_Short task_: From the line with "common name: Pond lovegrass" to the line with "scientific name: Clusiaceae", rename "common name" to "vernacular name" and write out only those lines, with everything else unchanged.

[Excerpt from a dataset]

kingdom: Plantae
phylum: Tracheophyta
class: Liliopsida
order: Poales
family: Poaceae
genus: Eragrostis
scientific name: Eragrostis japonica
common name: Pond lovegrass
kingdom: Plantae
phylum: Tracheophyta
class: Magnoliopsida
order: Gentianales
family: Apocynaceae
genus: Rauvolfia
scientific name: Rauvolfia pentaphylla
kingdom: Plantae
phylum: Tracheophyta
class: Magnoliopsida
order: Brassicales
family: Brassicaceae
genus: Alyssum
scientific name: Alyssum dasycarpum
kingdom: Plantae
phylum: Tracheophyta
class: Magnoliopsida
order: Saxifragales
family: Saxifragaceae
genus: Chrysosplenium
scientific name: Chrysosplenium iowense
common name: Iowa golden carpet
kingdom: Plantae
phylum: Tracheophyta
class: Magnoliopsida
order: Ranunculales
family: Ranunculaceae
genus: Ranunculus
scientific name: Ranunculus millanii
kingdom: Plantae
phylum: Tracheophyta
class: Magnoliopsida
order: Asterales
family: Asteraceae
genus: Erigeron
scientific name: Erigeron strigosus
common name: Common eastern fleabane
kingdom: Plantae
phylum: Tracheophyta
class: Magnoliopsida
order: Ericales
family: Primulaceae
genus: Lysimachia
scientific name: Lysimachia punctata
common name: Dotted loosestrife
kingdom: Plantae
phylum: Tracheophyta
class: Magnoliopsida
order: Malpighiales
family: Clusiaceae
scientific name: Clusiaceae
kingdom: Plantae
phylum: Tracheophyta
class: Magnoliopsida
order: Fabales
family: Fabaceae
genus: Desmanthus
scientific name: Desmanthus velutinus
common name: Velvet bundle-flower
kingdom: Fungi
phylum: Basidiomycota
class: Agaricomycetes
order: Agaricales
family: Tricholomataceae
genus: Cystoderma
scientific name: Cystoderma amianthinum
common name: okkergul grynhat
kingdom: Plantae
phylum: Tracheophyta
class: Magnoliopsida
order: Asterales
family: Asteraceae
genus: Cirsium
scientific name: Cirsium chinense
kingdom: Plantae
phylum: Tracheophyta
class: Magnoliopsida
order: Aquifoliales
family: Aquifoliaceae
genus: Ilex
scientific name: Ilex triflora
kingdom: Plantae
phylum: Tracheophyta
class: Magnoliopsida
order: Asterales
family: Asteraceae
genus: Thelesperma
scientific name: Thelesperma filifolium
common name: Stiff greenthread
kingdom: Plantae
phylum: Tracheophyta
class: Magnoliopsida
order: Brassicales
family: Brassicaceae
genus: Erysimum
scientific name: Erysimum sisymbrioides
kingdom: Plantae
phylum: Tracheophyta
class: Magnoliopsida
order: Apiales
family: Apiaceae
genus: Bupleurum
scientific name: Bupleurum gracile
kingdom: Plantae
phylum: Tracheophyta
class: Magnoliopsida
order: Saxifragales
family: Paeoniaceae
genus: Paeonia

_Task solution_:
vernacular name: Pond lovegrass
kingdom: Plantae
phylum: Tracheophyta
class: Magnoliopsida
order: Gentianales
family: Apocynaceae
genus: Rauvolfia
scientific name: Rauvolfia pentaphylla
kingdom: Plantae
phylum: Tracheophyta
class: Magnoliopsida
order: Brassicales
family: Brassicaceae
genus: Alyssum
scientific name: Alyssum dasycarpum
kingdom: Plantae
phylum: Tracheophyta
class: Magnoliopsida
order: Saxifragales
family: Saxifragaceae
genus: Chrysosplenium
scientific name: Chrysosplenium iowense
vernacular name: Iowa golden carpet
kingdom: Plantae
phylum: Tracheophyta
class: Magnoliopsida
order: Ranunculales
family: Ranunculaceae
genus: Ranunculus
scientific name: Ranunculus millanii
kingdom: Plantae
phylum: Tracheophyta
class: Magnoliopsida
order: Asterales
family: Asteraceae
genus: Erigeron
scientific name: Erigeron strigosus
vernacular name: Common eastern fleabane
kingdom: Plantae
phylum: Tracheophyta
class: Magnoliopsida
order: Ericales
family: Primulaceae
genus: Lysimachia
scientific name: Lysimachia punctata
vernacular name: Dotted loosestrife
kingdom: Plantae
phylum: Tracheophyta
class: Magnoliopsida
order: Malpighiales
family: Clusiaceae
scientific name: Clusiaceae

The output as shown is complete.